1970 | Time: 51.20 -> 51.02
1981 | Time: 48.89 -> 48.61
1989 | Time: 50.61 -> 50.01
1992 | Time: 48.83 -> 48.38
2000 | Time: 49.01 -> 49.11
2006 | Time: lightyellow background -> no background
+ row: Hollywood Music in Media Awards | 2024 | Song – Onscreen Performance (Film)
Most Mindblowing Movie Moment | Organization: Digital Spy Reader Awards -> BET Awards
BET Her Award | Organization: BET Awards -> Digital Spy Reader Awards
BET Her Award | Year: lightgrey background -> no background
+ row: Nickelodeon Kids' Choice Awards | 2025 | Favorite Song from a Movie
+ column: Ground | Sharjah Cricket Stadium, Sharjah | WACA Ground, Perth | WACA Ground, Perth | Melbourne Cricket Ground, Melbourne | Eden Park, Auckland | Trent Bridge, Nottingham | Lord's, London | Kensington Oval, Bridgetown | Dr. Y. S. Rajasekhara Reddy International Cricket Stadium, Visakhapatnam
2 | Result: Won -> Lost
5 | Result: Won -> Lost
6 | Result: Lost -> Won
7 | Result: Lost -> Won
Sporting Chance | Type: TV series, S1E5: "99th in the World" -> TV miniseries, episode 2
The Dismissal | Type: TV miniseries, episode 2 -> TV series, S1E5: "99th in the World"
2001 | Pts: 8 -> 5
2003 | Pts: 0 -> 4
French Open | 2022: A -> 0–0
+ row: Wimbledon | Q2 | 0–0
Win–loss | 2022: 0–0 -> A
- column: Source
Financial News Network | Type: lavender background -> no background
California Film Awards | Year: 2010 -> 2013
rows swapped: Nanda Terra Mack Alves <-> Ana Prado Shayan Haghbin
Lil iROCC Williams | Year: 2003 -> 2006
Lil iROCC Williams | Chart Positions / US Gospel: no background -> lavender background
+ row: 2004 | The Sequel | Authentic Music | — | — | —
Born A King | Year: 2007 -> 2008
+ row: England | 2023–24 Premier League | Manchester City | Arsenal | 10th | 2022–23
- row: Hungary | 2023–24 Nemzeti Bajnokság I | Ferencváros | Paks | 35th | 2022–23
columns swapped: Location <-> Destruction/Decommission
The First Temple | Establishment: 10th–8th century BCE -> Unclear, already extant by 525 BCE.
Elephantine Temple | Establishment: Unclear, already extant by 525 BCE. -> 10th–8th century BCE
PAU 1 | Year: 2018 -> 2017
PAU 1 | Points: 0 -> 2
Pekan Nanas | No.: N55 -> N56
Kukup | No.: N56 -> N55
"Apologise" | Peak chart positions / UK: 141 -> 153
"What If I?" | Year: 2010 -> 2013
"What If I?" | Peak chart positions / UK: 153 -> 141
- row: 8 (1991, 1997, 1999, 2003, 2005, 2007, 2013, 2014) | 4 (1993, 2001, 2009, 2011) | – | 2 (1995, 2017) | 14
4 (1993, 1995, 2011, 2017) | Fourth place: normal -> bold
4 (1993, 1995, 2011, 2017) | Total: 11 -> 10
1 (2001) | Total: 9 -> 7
◆ ◆ ◆ ◆
### Task goal
Print the lines above exactly, beginning with the first one and stopping after the line that contains "Lil iROCC Williams | Year: 2003 -> 2006".

### Answer to this problem
1970 | Time: 51.20 -> 51.02
1981 | Time: 48.89 -> 48.61
1989 | Time: 50.61 -> 50.01
1992 | Time: 48.83 -> 48.38
2000 | Time: 49.01 -> 49.11
2006 | Time: lightyellow background -> no background
+ row: Hollywood Music in Media Awards | 2024 | Song – Onscreen Performance (Film)
Most Mindblowing Movie Moment | Organization: Digital Spy Reader Awards -> BET Awards
BET Her Award | Organization: BET Awards -> Digital Spy Reader Awards
BET Her Award | Year: lightgrey background -> no background
+ row: Nickelodeon Kids' Choice Awards | 2025 | Favorite Song from a Movie
+ column: Ground | Sharjah Cricket Stadium, Sharjah | WACA Ground, Perth | WACA Ground, Perth | Melbourne Cricket Ground, Melbourne | Eden Park, Auckland | Trent Bridge, Nottingham | Lord's, London | Kensington Oval, Bridgetown | Dr. Y. S. Rajasekhara Reddy International Cricket Stadium, Visakhapatnam
2 | Result: Won -> Lost
5 | Result: Won -> Lost
6 | Result: Lost -> Won
7 | Result: Lost -> Won
Sporting Chance | Type: TV series, S1E5: "99th in the World" -> TV miniseries, episode 2
The Dismissal | Type: TV miniseries, episode 2 -> TV series, S1E5: "99th in the World"
2001 | Pts: 8 -> 5
2003 | Pts: 0 -> 4
French Open | 2022: A -> 0–0
+ row: Wimbledon | Q2 | 0–0
Win–loss | 2022: 0–0 -> A
- column: Source
Financial News Network | Type: lavender background -> no background
California Film Awards | Year: 2010 -> 2013
rows swapped: Nanda Terra Mack Alves <-> Ana Prado Shayan Haghbin
Lil iROCC Williams | Year: 2003 -> 2006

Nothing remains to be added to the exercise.